Che succede con il rialzo dei tassi Bce all'1,25%


Ieri la Banca centrale europea, come ampiamente previsto, ha deciso un aumento del tasso base dall'1 all'1,25%: il presidente della Bce Jean Claude Trichet ha spiegato che il rialzo serve a tenere a bada l'inflazione, ma che comunque anche così i tassi restano molto bassi. Ma che succede in pratica per tutti noi?

Il primo pensiero corre subito ai mutui, specie quelli a tasso variabile. Secondo la Cgia di Mestre le famiglie italiane che hanno un mutuo casa sottoscritto a tasso variabile si troveranno a pagare in media 132 euro in più: onestamente non ho capito se intendano all'anno o calcolando tutta la durata del mutuo.
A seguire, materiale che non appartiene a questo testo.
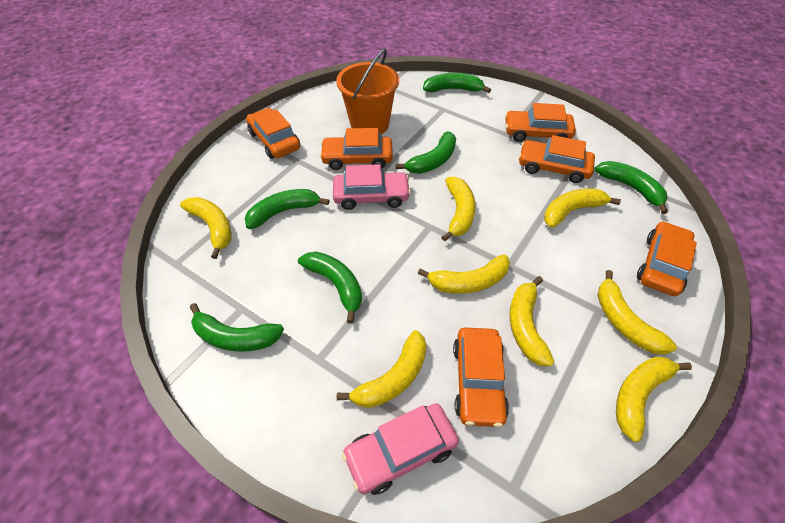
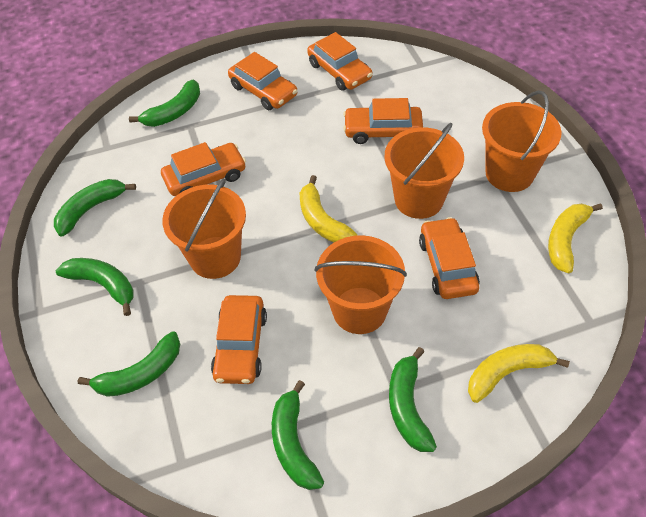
orange bucket: 1 -> 4
pink car: 2 -> 0
yellow banana: 8 -> 3

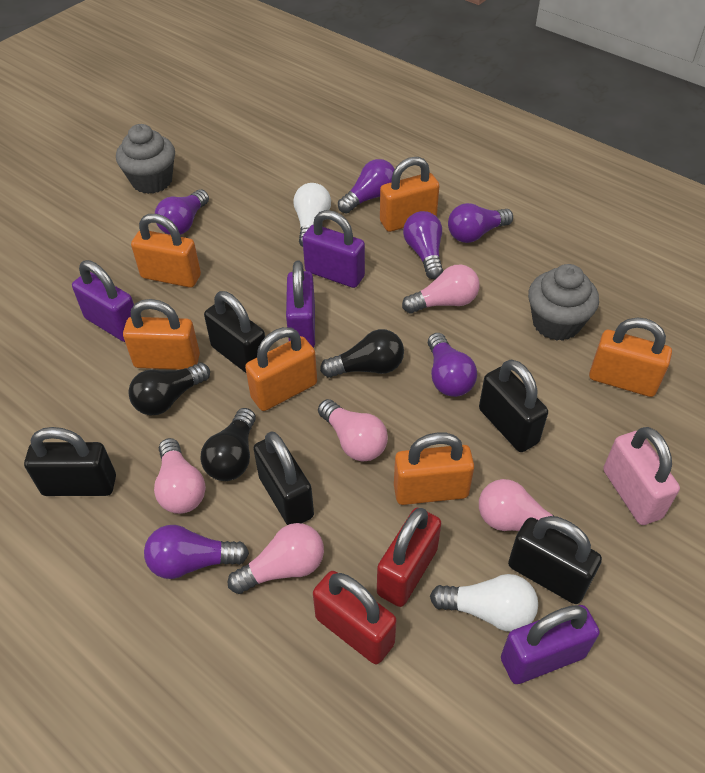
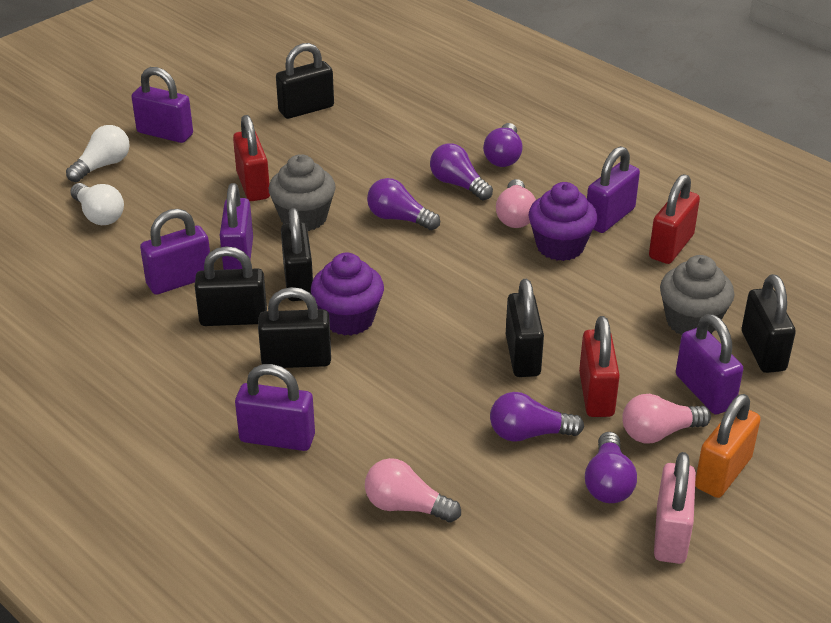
black light bulb: 3 -> 0
black padlock: 5 -> 6
orange padlock: 6 -> 1
pink light bulb: 5 -> 3
purple cupcake: 0 -> 2
purple light bulb: 6 -> 5
purple padlock: 4 -> 6
red padlock: 2 -> 3

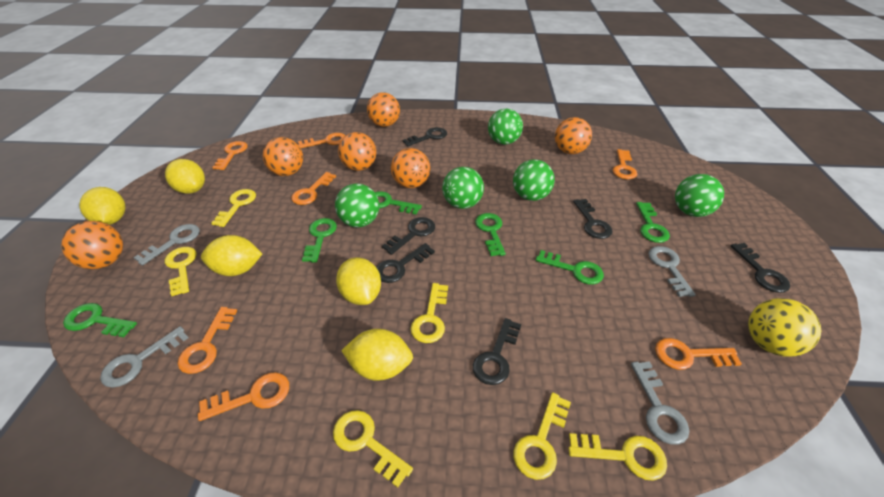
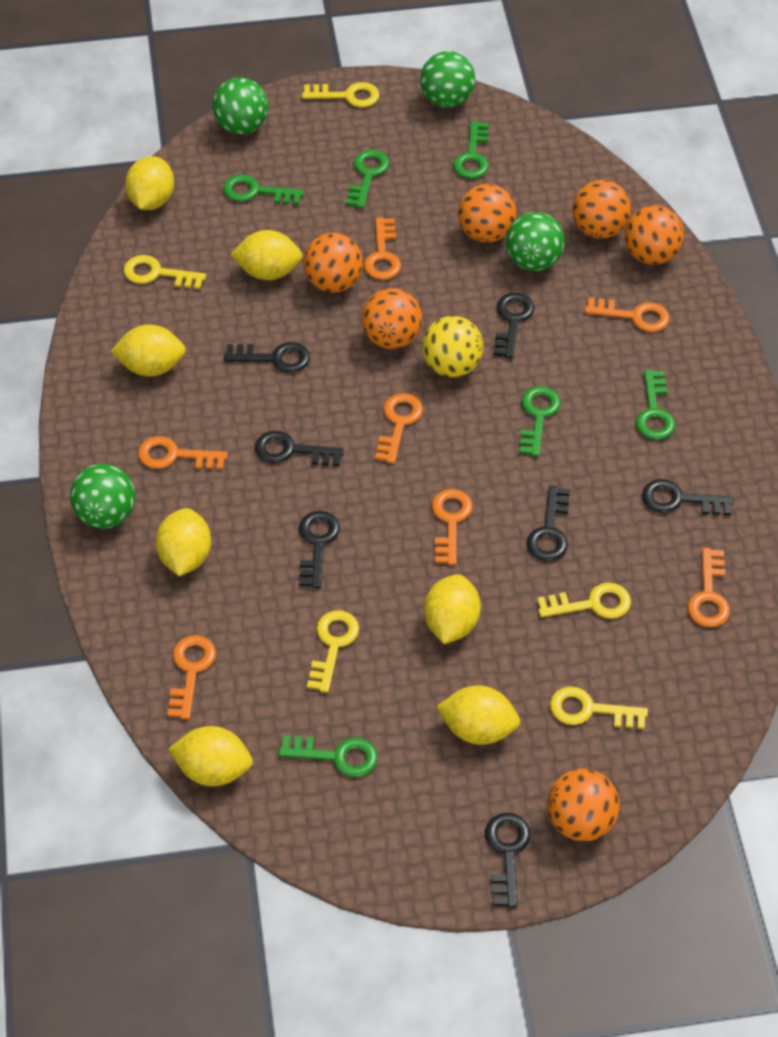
black key: 6 -> 7
green ball: 5 -> 4
grey key: 4 -> 0
yellow key: 6 -> 5
yellow lemon: 5 -> 7

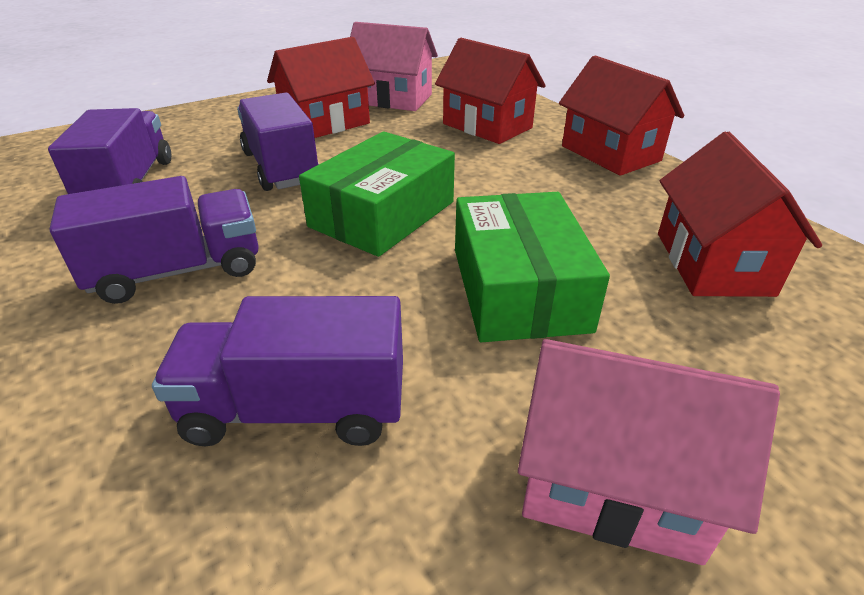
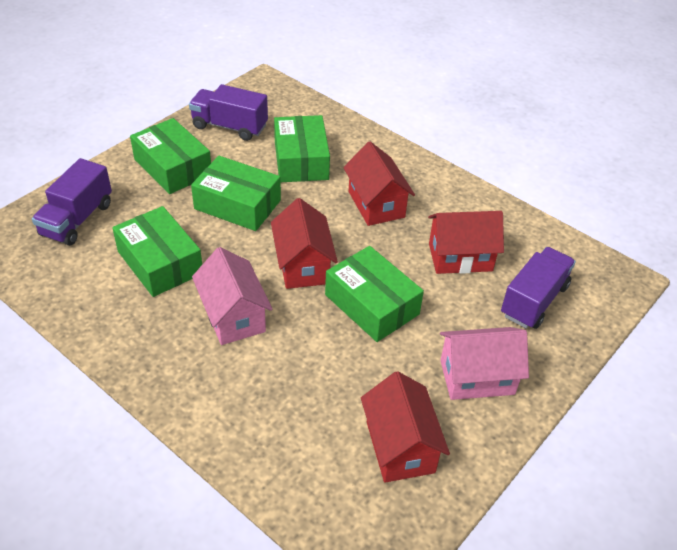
green box: 2 -> 5
purple truck: 4 -> 3

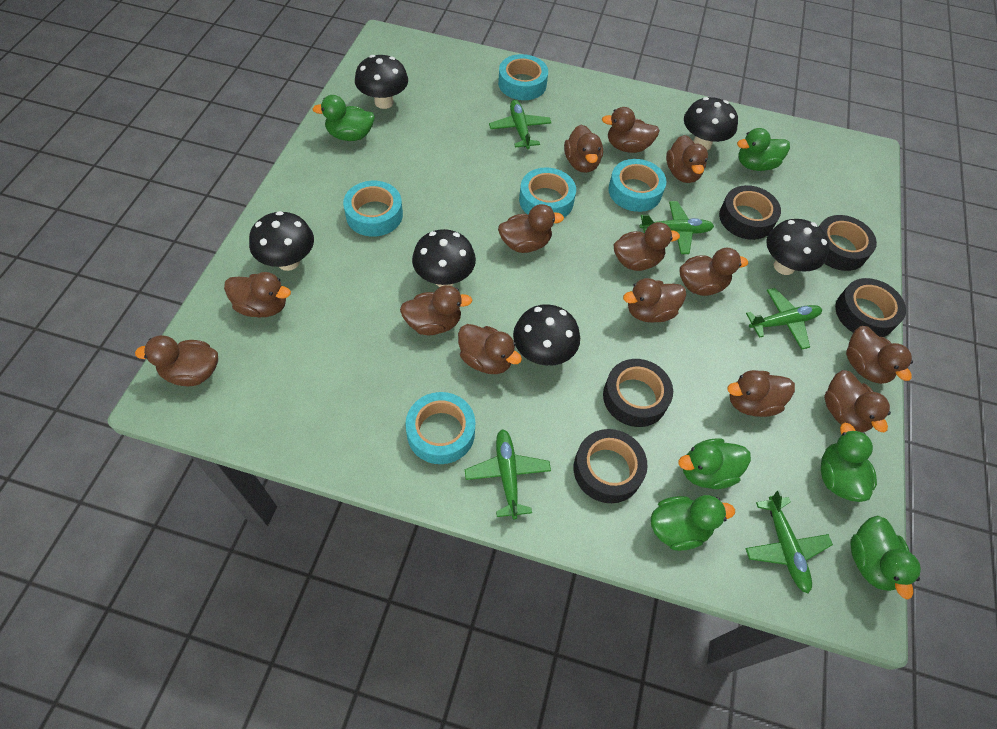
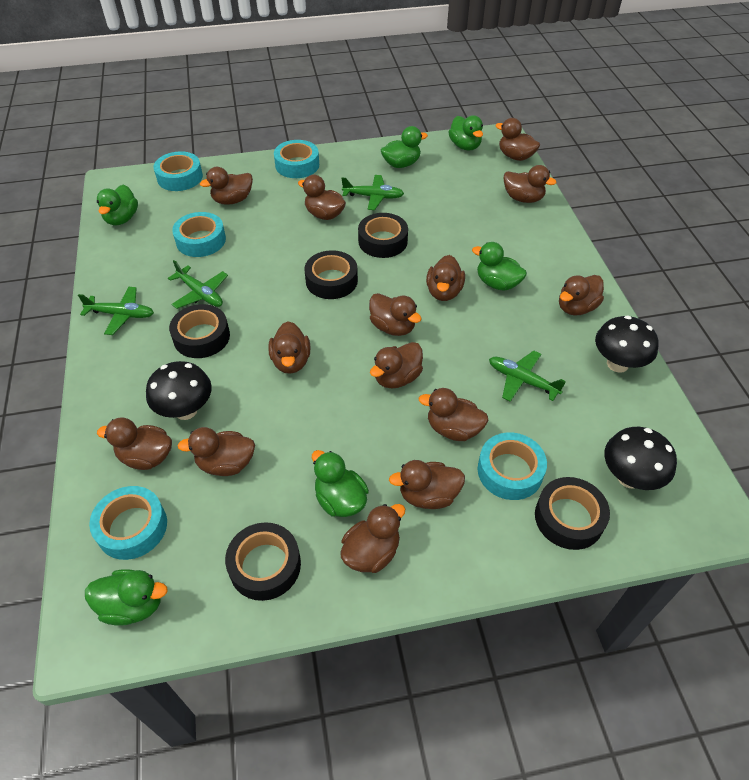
black mushroom: 6 -> 3
green plane: 5 -> 4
In ogni caso non è proprio vero che l'aumento deciso dalla Bce ha un impatto diretto sui mutui: la maggior parte di essi, infatti, è legata al tasso Euribor che si muove secondo le previsioni del mercato, ovviamente con un occhio attento alle dinamiche di Francoforte, ma in modo autonomo. Infatti, chi ha un mutuo in corso - magari collegato all'Euribor mensile - si sarà già accorto di un aumento: la decisione della Bce era ampiamente prevista e il mercato l'aveva già incorporata.

Date le parole di Trichet - secondo cui questo non è automaticamente il primo di una lunga serie di rialzi - non è detto che gli aumenti si debbano susseguire e in realtà uno 0,25 non comporta un aggravio importante; piuttosto bisognerà stare attenti agli spread applicati dalle banche e vigilare che non vengano ritoccati all'insù di pari passo con l'aumento dei tassi. Mentre questi, infatti, salgono e scendono nella vita di un mutuo lungo, lo spread rimane sempre lo stesso ed è bene accertarsi che non sia troppo alto.

Chi ha qualche soldo da parte, invece, dia un'occhiata alle nuove offerte dei conti deposito che dovrebbero ritoccare all'insù le remunerazioni in linea con l'aumento del tasso. Può essere l'occasione per spuntare condizioni un po' più favorevoli.